The other thing about that passage and what you have said is how little the one-teacher uses transparency and vulnerability when they teach. Most that I have heard speak down to the flock. Of course some do not.. and I am thankful for that.

Thanks for the opportunity to rant. :)

Gregg said...

Yvonne - Thanks again for your kind words. I am humbled you were impressed; if I can ever be of help, please let me know.

PM - Thank you also. True fellowship is very hard to come by - people are afraid. It does take committment, time, and can be costly.

Brad - thanks! God does give the increase! It is His church and He will build it.

KB - Wow! You think this might be my best post? I am flattered, I know you have a great blog with a great following and you are very articulate and savy. I am humbled brother, thank you. You are right, I am very transparent and real when I preach. I am just like those in the pew. I hate it also when men speak down to the crowd. The preacher must be vulnerable also. I have argued wiht men over that. So many preachers think that they can't let themselves show or the people will loose confidence. Well, first what are you doing? Secondly, we are all sinners cut from the same cloth.


I would caution people to use extreme discretion and discernment before they open up to others in the name of fellowship. A person who has been hurt by others and has become reluctant to allow their self to be put in a vulnerable situation again being compared to a Pharisee might be a little over the top. For sure the Pharisees hid behind their religious fasad, but their reasons were far different from a person who will not allow their self to become vulnerable for one reason or another. Even a fool won't stick his hand down a rattlesnake hole after he's been bit once or twice.

Gregg said...

OG - Your comment was what I was thinking when I used the words discretion and discernment. We cannot be open and vulnerable with just anybody. We must come to know the person we are thinking of confiding in that they are first, Christ like in keeping confidences, second, non-gossipers, and thirdly are spiritually able to help.

I do not advocate someone holding sin or problems inside. We can’t hide behind masks or facades. I agree we can't share with just anybody. People do get hurt. I certainly don’t want them to be hurt by being vulnerable.

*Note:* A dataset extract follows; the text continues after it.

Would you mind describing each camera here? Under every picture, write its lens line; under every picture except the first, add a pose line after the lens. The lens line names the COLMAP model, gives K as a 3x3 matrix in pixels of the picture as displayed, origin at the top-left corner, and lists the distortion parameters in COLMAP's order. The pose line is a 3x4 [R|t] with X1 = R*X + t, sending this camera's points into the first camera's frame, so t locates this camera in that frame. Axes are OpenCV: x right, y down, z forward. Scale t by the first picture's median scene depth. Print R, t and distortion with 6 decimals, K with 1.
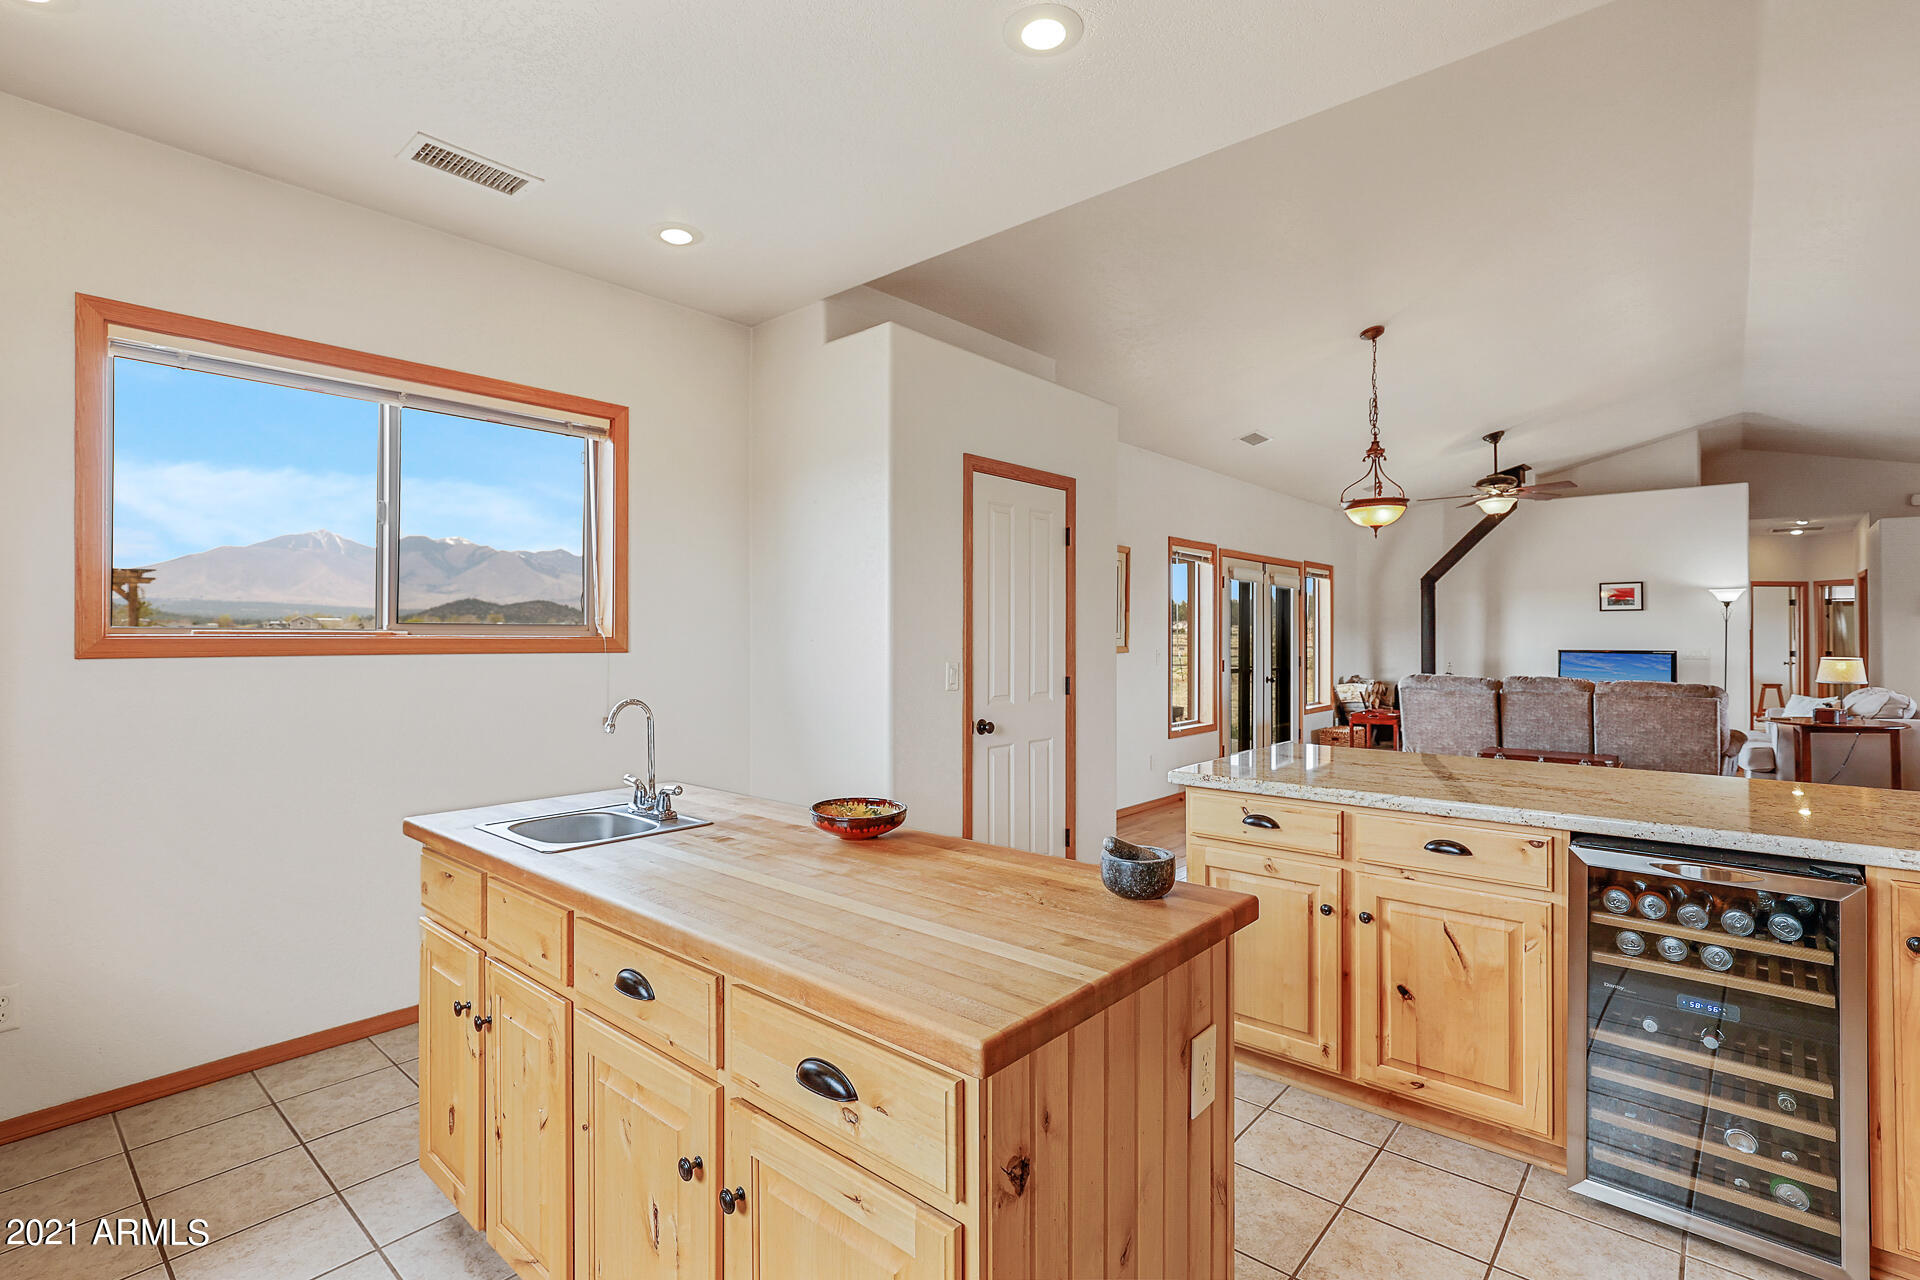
lens RADIAL K [[897.0, 0, 960.0], [0, 897.0, 640.0], [0, 0, 1]] dist [-0.001105, -0.000655]
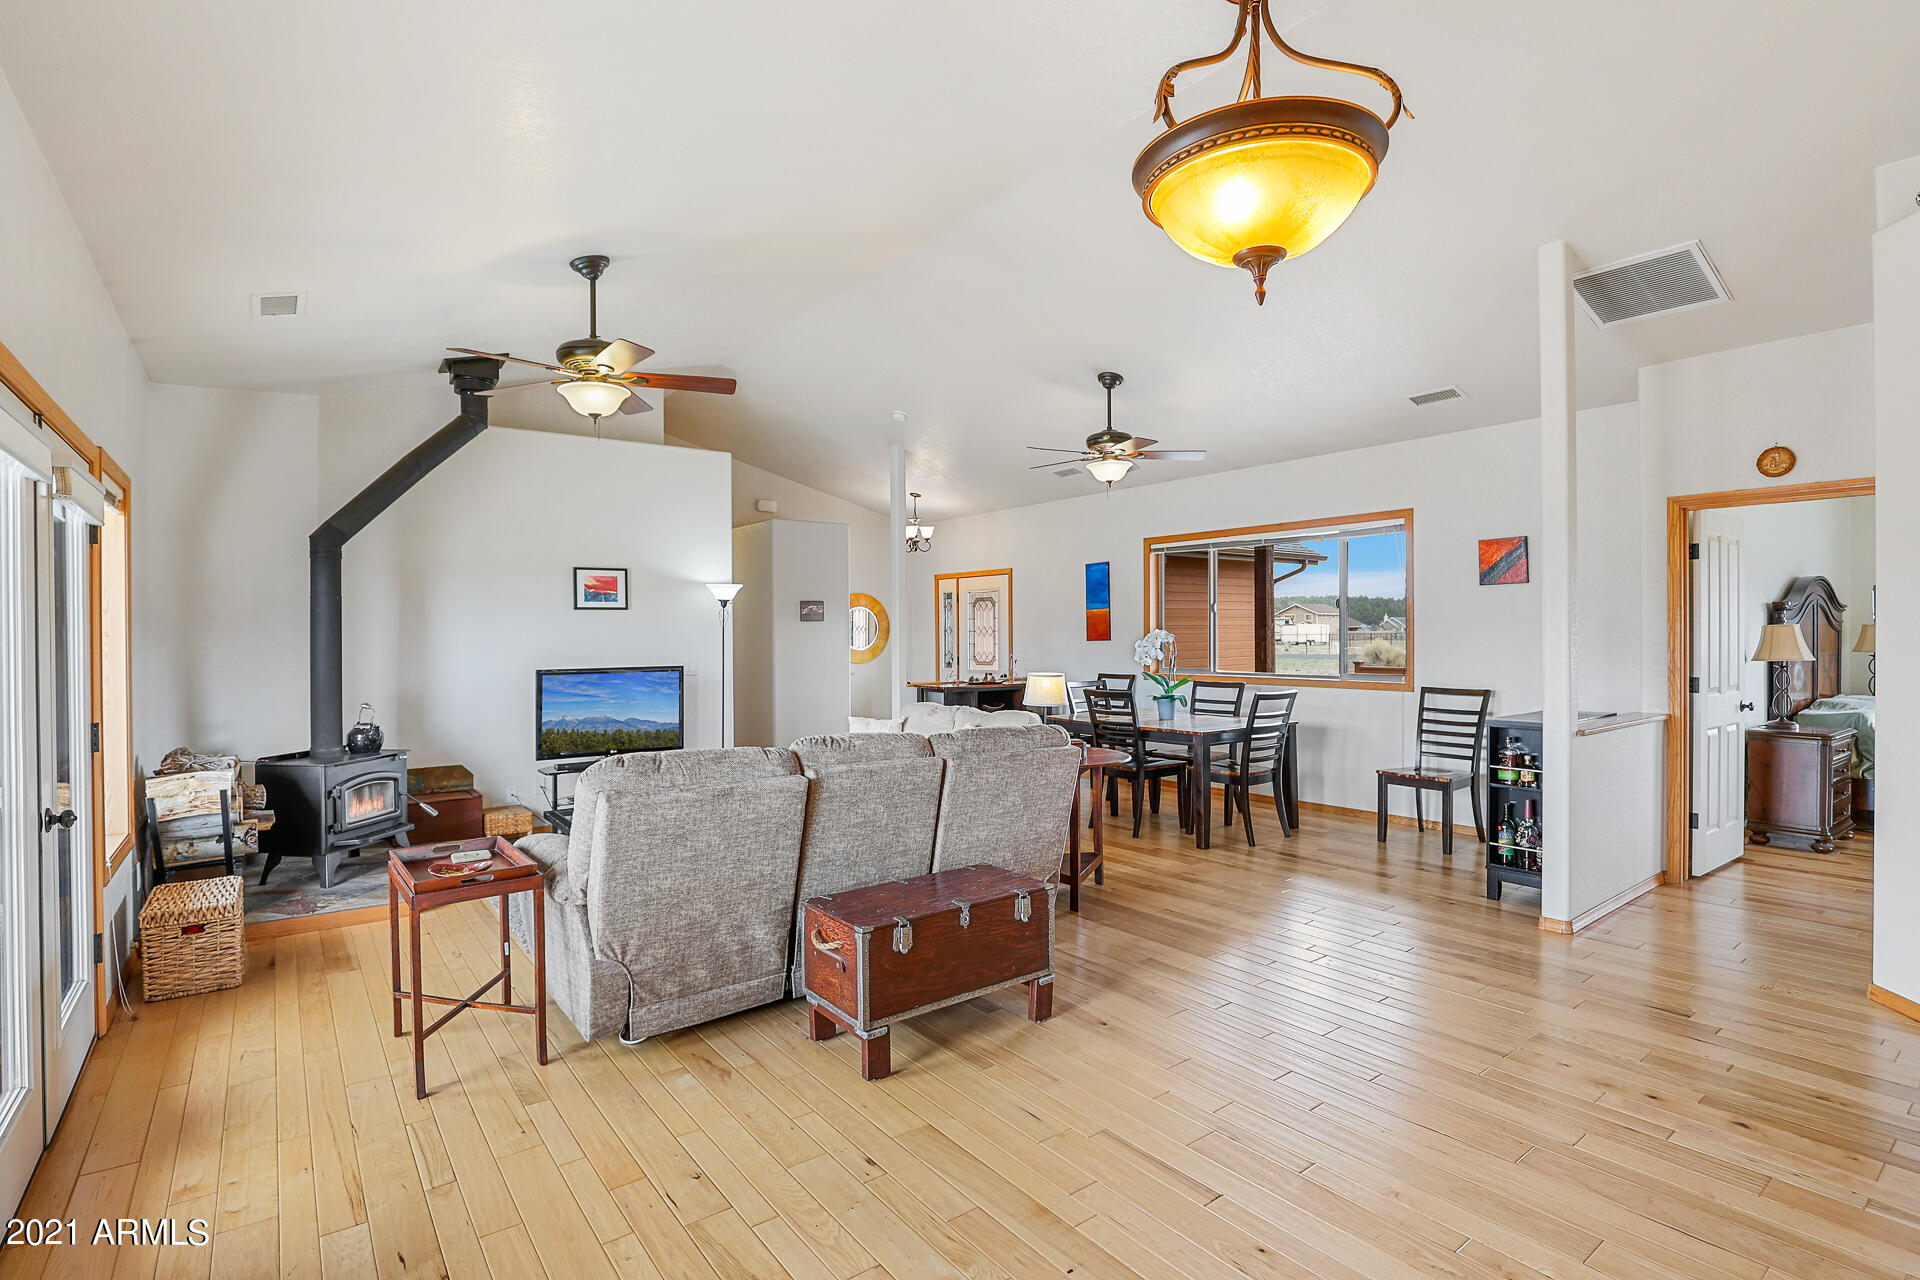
lens RADIAL K [[956.4, 0, 960.0], [0, 956.4, 640.0], [0, 0, 1]] dist [-0.002618, -0.000421]
pose [[0.236903, -0.010217, 0.971479, 0.097655], [0.013680, 0.999881, 0.007180, -0.011136], [-0.971437, 0.011589, 0.237015, 0.567557]]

Sometimes I do think that it is the person's fault who got hurt. If one does not use discretion and discernment and then shared with someone who proved to be a gossip, liar, confidence breaker, nor spiritually unable to help and was hurt. I believe prayerfully and patiently seeking out someone in the body will always prove to be fruitful, whether in a local body or the universal body of Christ at large.

As always, thanks for your comments brother!

Truth lover said...

Dear Gregg,
God bless! Love the heart of the supremacy of God that is evident throughout your site. This is a great post!